The first successful measurements of the speed of light were astronomical. In 1676 the Danish astronomer Olaus Roemer noticed a delay in the eclipse of a moon of Jupiter when it was viewed from the far side as compared with the near side of earth's orbit. Assuming the delay was the travel time of light across the earth's orbit, and knowing roughly the orbital size from other observations, he divided distance by time to estimate the speed.

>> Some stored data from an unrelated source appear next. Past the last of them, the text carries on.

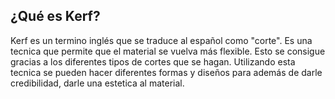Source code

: ## ¿Qué es Kerf?

Kerf es un termino inglés que se traduce al español como "corte". Es una tecnica que permite que el material se vuelva más flexible. Esto se consigue gracias a los diferentes tipos de cortes que se hagan. Utilizando esta tecnica se pueden hacer diferentes formas y diseños para además de darle credibilidad, darle una estetica al material.

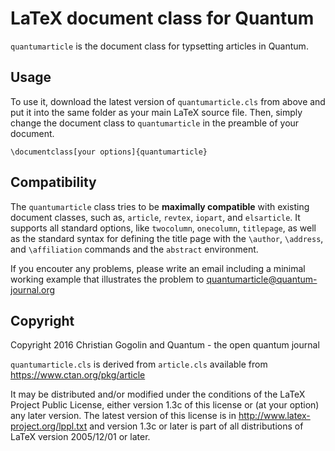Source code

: # LaTeX document class for Quantum

`quantumarticle` is the document class for typsetting articles in Quantum.

## Usage

To use it, download the latest version of `quantumarticle.cls` from above and put it into the same folder as your main LaTeX source file.
Then, simply change the document class to `quantumarticle` in the preamble of your document.

    \documentclass[your options]{quantumarticle}

## Compatibility

The `quantumarticle` class tries to be **maximally compatible** with existing document classes, such as, `article`, `revtex`, `iopart`, and `elsarticle`. It supports all standard options, like `twocolumn`, `onecolumn`, `titlepage`, as well as the standard syntax for defining the title page with the `\author`, `\address`, and `\affiliation` commands and the `abstract` environment.

If you encouter any problems, please write an email including a minimal working example that illustrates the problem to quantumarticle@quantum-journal.org

## Copyright

Copyright 2016
Christian Gogolin and Quantum - the open quantum journal

`quantumarticle.cls` is derived from `article.cls` available from
https://www.ctan.org/pkg/article

It may be distributed and/or modified under the
conditions of the LaTeX Project Public License, either version 1.3c
of this license or (at your option) any later version.
The latest version of this license is in
http://www.latex-project.org/lppl.txt
and version 1.3c or later is part of all distributions of LaTeX
version 2005/12/01 or later.
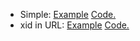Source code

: ---
---
- Simple: [Example](https://patcon.github.io/polis-examples/simple/) [Code.](https://github.com/patcon/polis-examples/tree/master/docs/simple)
- xid in URL: [Example](https://patcon.github.io/polis-examples/xid-in-url/) [Code.](https://github.com/patcon/polis-examples/tree/master/docs/xid-in-url)
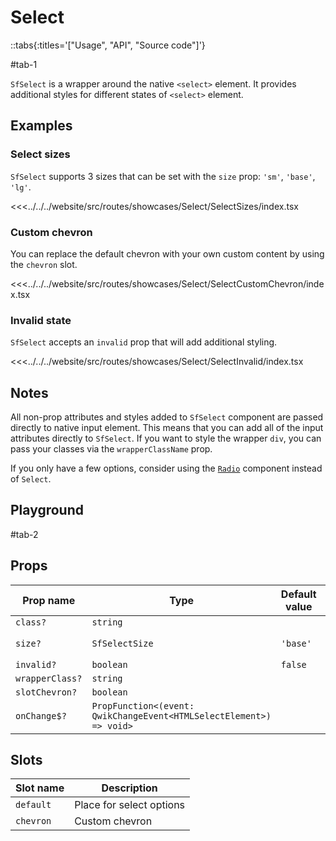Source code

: # Select

::tabs{:titles='["Usage", "API", "Source code"]'}

#tab-1

`SfSelect` is a wrapper around the native `<select>` element. It provides additional styles for different states of `<select>` element.

<!--
::warning
If you need to make this field required, it is crucial to communicate this intention clearly to your end users. You can find more information about [required form fields in our guide here](../blocks/FormFields.html).
::
 -->

## Examples

### Select sizes

`SfSelect` supports 3 sizes that can be set with the `size` prop: `'sm'`, `'base'`, `'lg'`.

<Showcase showcase-name="Select/SelectSizes" style="min-height:350px" >

<<<../../../website/src/routes/showcases/Select/SelectSizes/index.tsx

</Showcase>

### Custom chevron

You can replace the default chevron with your own custom content by using the `chevron` slot.

<Showcase showcase-name="Select/SelectCustomChevron">

<<<../../../website/src/routes/showcases/Select/SelectCustomChevron/index.tsx

</Showcase>

### Invalid state

`SfSelect` accepts an `invalid` prop that will add additional styling.

<Showcase showcase-name="Select/SelectInvalid">

<<<../../../website/src/routes/showcases/Select/SelectInvalid/index.tsx

</Showcase>

## Notes

All non-prop attributes and styles added to `SfSelect` component are passed directly to native input element. This means that you can add all of the input attributes directly to `SfSelect`. If you want to style the wrapper `div`, you can pass your classes via the `wrapperClassName` prop.

If you only have a few options, consider using the [`Radio`](radio.html) component instead of `Select`.

<!--
## Accessibility notes

Since this component uses the native `<select>` element, it inherits its accessibility features. For example, keyboard users can focus the select with `tab`, open with `space`, navigate the options using `arrows`, close the options menu with `Escape`, and select an option with `Enter` or `Space`.
 -->

## Playground

<Generate class="playground" />

#tab-2

## Props

| Prop name       | Type                                                                | Default value | Possible values         |
| --------------- | ------------------------------------------------------------------- | ------------- | ----------------------- |
| `class?`        | `string`                                                            |               |                         |
| `size?`         | `SfSelectSize`                                                      | `'base'`      | `'sm'`, `'base'`,`'lg'` |
| `invalid?`      | `boolean`                                                           | `false`       |                         |
| `wrapperClass?` | `string`                                                            |               |                         |
| `slotChevron?`  | `boolean`                                                           |               |                         |
| `onChange$?`    | `PropFunction<(event: QwikChangeEvent<HTMLSelectElement>) => void>` |               |                         |

## Slots

| Slot name | Description              |
| --------- | ------------------------ |
| `default` | Place for select options |
| `chevron` | Custom chevron           |
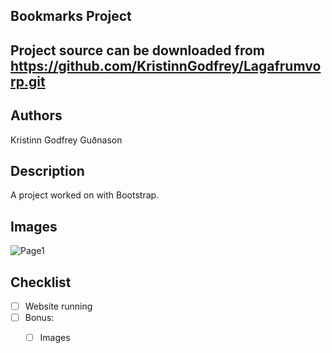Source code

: Bookmarks Project
---
Project source can be downloaded from https://github.com/KristinnGodfrey/Lagafrumvorp.git
---
Authors
---
Kristinn Godfrey Guðnason

Description 
---
A project worked on with Bootstrap.
 
Images
---
![Page1](https://github.com/KristinnGodfrey/Lagafrumvorp/blob/master/19807796_10155461786482179_1288385456_o.png)

Checklist
---
- [ ] Website running
- [ ] Bonus:
  - [ ] Images
  
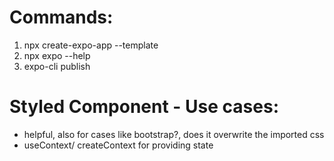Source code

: # Commands:
1. npx create-expo-app --template
2. npx expo --help
3. expo-cli publish

# Styled Component - Use cases: 
- helpful, also for cases like bootstrap?, does it overwrite the imported css 
- useContext/ createContext for providing state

The existence of the Ether

James Bradley - 1725

English physicist James Bradley obtained a better measurement in 1729. Bradley found it necessary to keep changing the tilt of his telescope to catch the light from stars as the earth went around the sun. He concluded that the earth's motion was sweeping the telescope sideways relative to the light that was coming down the telescope. The angle of tilt, called the stellar aberration, is approximately the ratio of the orbital speed of the earth to the speed of light. (This is one of the ways scientists determined that the earth moves around the sun and not vice versa.)

Armand H.L. Fizeau - 1849

fizeau In the mid-19th century, French physicist Armand Fizeau directly measured the speed of light by sending a narrow beam of light between gear teeth in the edge of a rotating wheel. The beam then travelled a long distance to a mirror and came back to the wheel where, if the spin were fast enough, a tooth would block the light. Knowing the distance to the mirror and the speed of the wheel, Fizeau could calculate the speed of light. During the same period, the French physicist Jean Foucault made other, more accurate experiments of this sort with spinning mirrors.